Microsoft Flight Simulator PC Performance Review and Optimisation Guide
Published: 24th August 2020 | Source: OC3D Internal Testing | Price: |
CPU Performance - Core Scaling - Does Flight Simulator need a DX12 update?
Microsoft Flight Simulator is a title which has two performance profiles, both of which are very different from one another. There is high altitude flight, and low altitude flight, both of which perform very differently on PC, especially when in large cities or other urban environments.
With this in mind, our benchmarks include a take-off sequence from New York's Kennedy International Airport and an In-Flight sequence above Northern Ireland, which are designed to highlight the performance of both areas of the game.
Take-Off - The CPU Cruncher
Let's put this plainly, Microsoft Flight Simulator is a game which will bring your CPU to its knees, regardless of your chosen brand or processor. It won't matter how many cores you have or how many threads you have under your control, Microsoft Flight Simulator will make your system struggle.
We have endeavoured to make our benchmarking for this game as accurate and repeatable as possible, but understand that this game is dynamic, and that CPU benchmarks have more run-to-run variance than GPU-limited tests. Regardless, we have seen several trends emerge with Microsoft Flight Simulator.
For starters, across both our take-off and high altitude flight workloads, Flight Simulator won't benefit much from systems with more than eight threads. Even so, having eight cores did increase our minimum percentile framerates somewhat, even if average framerates remained similar.
Strangely, in our four-core, four-thread test, Microsoft Flight Simulator's performance nosedived. Our hypothesis is that this is due to inter-core/thread latency, as disabling SMT forces more inter-CCX communication and its associated latency penalties. These latencies matter, an significantly increase noticeable stuttering within our system. With this in mind, it is likely that older Ryzen (Zen & Zen+) systems could suffer for greater CPU-related performance issues due to larger inter-CCX and memory latencies.
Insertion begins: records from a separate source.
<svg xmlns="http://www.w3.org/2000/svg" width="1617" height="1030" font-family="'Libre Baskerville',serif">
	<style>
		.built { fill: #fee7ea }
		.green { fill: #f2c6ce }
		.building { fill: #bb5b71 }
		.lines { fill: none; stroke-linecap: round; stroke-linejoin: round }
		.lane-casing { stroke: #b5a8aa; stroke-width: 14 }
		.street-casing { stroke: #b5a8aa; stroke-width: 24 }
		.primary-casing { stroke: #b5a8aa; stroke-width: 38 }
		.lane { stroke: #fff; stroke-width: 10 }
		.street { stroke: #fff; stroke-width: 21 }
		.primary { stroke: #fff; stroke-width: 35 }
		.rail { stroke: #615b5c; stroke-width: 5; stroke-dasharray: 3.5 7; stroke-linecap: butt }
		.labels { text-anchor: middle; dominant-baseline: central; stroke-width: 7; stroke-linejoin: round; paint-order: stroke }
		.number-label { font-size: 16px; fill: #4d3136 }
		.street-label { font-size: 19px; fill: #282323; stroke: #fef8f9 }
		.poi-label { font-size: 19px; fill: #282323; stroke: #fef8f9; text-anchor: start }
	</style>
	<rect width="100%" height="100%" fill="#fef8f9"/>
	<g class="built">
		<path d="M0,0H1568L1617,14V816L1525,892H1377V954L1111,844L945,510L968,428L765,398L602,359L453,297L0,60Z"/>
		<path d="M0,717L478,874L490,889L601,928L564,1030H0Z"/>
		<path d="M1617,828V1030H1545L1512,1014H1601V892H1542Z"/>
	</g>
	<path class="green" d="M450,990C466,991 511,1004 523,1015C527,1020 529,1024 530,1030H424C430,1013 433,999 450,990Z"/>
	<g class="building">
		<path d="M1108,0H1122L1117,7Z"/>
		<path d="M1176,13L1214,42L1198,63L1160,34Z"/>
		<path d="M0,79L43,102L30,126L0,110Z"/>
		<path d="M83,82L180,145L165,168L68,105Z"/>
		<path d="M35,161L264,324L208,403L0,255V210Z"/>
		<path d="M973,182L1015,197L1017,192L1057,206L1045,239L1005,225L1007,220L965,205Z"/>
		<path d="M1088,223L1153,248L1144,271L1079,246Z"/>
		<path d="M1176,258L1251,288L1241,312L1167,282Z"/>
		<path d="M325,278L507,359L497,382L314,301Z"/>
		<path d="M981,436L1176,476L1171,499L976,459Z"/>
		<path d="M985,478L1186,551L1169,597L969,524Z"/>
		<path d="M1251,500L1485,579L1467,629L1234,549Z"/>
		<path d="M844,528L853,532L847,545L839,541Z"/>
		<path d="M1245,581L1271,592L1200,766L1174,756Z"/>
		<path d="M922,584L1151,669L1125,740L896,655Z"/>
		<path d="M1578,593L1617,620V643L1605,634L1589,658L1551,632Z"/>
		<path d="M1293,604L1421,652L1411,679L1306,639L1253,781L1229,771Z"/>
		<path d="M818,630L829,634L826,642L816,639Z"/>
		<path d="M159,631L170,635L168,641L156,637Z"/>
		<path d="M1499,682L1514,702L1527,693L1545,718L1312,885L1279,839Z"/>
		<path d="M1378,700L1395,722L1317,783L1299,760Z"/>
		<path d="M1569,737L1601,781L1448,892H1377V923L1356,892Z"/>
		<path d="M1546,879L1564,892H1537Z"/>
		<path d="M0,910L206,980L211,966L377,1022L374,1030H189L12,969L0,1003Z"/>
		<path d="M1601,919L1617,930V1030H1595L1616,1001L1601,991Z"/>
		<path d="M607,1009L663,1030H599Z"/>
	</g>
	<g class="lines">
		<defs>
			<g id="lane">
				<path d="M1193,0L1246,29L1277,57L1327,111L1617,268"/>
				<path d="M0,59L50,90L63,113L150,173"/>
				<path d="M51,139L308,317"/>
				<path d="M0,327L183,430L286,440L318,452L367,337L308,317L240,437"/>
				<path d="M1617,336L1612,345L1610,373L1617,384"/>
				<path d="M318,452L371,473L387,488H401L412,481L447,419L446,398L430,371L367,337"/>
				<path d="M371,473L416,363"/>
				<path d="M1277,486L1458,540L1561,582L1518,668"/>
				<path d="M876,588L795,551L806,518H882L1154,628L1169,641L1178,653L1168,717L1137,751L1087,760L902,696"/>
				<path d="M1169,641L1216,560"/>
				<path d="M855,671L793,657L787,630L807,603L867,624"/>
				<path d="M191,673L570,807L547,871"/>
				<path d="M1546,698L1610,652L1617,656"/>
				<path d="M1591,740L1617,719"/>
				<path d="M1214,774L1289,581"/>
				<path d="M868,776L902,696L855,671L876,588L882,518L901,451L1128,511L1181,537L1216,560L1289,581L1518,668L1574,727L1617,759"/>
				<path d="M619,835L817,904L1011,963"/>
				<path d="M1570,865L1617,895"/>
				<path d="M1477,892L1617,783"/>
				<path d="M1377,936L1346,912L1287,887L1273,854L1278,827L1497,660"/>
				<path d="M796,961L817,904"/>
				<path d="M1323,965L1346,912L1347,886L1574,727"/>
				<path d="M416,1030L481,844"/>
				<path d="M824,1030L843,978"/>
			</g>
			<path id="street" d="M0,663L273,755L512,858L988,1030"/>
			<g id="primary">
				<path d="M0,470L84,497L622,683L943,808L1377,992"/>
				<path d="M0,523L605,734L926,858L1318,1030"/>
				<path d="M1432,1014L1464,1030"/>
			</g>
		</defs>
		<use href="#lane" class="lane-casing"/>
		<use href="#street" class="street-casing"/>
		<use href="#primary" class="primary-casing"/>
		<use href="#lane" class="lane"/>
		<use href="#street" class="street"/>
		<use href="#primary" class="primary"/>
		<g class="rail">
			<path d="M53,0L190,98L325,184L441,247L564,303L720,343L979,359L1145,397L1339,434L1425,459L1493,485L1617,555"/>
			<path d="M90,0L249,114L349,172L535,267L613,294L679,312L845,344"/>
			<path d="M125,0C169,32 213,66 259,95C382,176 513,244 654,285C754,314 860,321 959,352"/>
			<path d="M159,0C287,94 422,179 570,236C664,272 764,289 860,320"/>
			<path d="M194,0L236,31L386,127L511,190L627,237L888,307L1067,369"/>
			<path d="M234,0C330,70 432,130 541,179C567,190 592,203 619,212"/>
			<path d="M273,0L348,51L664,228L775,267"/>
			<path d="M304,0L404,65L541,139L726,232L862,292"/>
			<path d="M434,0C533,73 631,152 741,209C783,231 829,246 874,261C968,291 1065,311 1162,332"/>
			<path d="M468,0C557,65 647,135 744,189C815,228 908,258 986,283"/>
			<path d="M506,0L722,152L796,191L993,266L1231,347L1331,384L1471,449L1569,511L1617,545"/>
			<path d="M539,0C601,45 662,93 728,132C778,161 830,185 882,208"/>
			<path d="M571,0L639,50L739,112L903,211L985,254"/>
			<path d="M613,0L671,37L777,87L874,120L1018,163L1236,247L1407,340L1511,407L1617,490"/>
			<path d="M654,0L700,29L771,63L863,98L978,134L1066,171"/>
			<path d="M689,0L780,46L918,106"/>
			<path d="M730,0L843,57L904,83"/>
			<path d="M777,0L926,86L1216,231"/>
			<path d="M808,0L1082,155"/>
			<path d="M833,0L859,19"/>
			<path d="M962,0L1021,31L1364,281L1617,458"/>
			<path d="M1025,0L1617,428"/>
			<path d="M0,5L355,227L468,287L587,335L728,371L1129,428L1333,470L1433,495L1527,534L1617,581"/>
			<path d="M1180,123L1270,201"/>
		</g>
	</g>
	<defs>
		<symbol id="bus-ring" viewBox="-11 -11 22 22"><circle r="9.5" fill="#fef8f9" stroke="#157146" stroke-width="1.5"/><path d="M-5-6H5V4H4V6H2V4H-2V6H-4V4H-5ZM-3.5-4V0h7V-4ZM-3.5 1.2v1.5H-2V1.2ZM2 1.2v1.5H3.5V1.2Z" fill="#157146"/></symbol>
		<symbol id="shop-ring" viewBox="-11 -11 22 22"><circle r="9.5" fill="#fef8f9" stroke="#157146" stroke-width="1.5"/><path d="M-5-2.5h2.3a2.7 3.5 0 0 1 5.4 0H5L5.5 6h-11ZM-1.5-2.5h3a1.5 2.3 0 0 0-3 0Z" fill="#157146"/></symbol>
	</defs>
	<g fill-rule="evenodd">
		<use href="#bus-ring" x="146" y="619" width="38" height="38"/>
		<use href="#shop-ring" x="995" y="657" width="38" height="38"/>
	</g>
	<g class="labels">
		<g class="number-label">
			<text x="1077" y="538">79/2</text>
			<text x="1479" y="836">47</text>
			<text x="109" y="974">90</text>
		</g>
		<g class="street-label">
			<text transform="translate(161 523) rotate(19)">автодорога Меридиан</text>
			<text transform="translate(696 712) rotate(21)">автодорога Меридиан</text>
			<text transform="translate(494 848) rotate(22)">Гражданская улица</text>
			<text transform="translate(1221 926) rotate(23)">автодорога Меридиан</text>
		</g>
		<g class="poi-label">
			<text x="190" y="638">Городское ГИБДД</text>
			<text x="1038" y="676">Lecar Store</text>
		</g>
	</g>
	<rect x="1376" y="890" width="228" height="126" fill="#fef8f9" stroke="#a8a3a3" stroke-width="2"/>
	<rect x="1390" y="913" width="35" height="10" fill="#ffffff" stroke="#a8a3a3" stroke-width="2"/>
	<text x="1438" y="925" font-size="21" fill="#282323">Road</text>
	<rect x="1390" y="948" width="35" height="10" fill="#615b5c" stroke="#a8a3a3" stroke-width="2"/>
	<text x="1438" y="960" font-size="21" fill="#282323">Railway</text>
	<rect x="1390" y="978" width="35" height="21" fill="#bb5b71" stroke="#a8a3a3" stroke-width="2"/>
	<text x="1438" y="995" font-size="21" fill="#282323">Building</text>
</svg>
In the future, we hope to find a way to simulate a quad-core setup with four threads within a single CCX on our Ryzen 9 3950X, so that we can properly test the performance impact of these latencies.
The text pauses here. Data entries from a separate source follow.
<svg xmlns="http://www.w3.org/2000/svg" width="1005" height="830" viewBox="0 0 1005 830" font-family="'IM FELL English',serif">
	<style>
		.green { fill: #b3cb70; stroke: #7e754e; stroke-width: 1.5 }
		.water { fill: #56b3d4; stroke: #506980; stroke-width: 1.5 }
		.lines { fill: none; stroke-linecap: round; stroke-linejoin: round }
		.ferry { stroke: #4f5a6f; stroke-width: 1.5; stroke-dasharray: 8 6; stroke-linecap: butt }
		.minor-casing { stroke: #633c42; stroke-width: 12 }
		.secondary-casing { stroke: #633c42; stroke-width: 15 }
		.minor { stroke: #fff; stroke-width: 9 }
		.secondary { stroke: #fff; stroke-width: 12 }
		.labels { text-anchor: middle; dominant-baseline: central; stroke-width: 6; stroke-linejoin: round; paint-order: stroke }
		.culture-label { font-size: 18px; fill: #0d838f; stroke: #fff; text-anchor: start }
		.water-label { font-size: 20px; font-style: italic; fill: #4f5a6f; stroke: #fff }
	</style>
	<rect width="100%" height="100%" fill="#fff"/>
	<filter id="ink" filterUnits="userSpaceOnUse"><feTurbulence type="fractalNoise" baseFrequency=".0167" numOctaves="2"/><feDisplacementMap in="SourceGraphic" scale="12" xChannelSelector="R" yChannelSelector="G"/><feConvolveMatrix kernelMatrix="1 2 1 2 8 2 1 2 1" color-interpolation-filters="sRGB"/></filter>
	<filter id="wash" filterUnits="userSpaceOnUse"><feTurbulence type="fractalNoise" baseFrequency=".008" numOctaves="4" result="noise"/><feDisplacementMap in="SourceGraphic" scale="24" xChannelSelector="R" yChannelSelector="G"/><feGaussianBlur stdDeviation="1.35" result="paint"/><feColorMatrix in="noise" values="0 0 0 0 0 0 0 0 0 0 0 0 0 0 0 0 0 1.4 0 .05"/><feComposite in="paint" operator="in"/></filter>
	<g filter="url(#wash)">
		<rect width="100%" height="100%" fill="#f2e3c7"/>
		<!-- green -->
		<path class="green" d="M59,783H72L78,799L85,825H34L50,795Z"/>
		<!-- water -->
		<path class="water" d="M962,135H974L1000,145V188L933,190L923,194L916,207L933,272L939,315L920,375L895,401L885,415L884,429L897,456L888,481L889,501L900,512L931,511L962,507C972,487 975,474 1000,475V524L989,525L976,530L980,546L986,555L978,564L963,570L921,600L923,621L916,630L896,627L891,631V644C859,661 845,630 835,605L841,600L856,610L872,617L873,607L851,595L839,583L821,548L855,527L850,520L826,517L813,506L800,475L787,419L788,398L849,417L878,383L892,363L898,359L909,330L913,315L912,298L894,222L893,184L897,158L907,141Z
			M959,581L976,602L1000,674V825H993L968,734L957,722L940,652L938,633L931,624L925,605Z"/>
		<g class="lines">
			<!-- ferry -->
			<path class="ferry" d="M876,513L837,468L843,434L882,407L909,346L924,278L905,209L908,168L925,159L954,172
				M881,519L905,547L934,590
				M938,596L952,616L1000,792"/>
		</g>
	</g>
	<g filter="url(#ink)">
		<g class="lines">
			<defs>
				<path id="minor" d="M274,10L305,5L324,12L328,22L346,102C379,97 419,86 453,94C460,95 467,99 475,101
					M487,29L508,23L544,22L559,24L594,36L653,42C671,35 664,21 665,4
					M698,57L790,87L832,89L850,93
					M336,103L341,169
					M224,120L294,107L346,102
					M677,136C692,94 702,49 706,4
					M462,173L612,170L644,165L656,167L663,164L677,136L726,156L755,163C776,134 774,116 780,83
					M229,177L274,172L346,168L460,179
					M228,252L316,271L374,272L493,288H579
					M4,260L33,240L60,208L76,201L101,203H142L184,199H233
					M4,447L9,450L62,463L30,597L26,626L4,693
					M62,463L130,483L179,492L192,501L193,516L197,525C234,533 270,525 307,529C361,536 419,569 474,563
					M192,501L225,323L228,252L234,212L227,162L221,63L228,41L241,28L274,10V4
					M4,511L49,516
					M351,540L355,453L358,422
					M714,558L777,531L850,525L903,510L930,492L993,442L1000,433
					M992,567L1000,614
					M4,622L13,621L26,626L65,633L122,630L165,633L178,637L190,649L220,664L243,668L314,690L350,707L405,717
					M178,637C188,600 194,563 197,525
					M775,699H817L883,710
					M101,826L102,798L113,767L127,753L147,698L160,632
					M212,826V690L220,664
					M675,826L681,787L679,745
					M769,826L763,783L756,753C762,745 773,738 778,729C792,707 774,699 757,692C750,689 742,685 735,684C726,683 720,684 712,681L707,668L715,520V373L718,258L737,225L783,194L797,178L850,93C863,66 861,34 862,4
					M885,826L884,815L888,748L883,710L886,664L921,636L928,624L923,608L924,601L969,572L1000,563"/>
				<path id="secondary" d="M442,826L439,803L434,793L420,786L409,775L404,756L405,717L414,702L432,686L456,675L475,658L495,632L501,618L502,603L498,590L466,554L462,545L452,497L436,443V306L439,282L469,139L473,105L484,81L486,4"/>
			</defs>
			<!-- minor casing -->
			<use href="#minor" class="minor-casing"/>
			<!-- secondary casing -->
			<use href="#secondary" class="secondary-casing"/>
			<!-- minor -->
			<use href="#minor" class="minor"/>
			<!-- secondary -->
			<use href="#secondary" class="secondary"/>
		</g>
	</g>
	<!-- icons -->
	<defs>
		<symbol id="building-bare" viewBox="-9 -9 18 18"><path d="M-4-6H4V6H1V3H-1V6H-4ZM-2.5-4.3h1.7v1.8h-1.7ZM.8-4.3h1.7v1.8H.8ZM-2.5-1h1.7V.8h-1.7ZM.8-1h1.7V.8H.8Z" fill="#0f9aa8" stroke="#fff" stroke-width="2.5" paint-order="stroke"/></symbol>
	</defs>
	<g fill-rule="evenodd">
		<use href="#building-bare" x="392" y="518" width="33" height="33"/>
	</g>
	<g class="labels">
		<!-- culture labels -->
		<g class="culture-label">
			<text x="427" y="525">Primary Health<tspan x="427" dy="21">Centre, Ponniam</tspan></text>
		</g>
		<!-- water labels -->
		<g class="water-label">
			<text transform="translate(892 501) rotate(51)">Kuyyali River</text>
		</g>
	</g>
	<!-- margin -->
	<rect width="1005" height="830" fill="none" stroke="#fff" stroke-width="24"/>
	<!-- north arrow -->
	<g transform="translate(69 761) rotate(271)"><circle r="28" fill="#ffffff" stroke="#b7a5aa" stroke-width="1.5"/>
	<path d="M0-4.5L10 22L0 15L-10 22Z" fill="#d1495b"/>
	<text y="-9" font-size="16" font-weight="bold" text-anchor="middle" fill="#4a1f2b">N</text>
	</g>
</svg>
In-Flight - CPU-Limited, but much smoother
When flying at over 10,000 feet, Microsoft Flight Simulator remains CPU-limited at 1080p with our RTX 2080 Ti, though it can maintain 60+ FPS average framerates.
The highest performance levels appeared to be available on our 8-core and 6-ore setups, but this appeared to be due to higher average core clock speeds across those lower core counts. Even so, the difference only amounted to a few FPS.
With our quad-core, quad-thread setup, we experienced a much smaller performance drop when compared to our take-off testing. This is due to the lower impact of core-t-core latencies under this workload. Even so, enabling SMT does have its performance benefits.
Looking at our dual-core results, it is clear why Microsoft recommends quad-core systems, especially given their performance during take-off.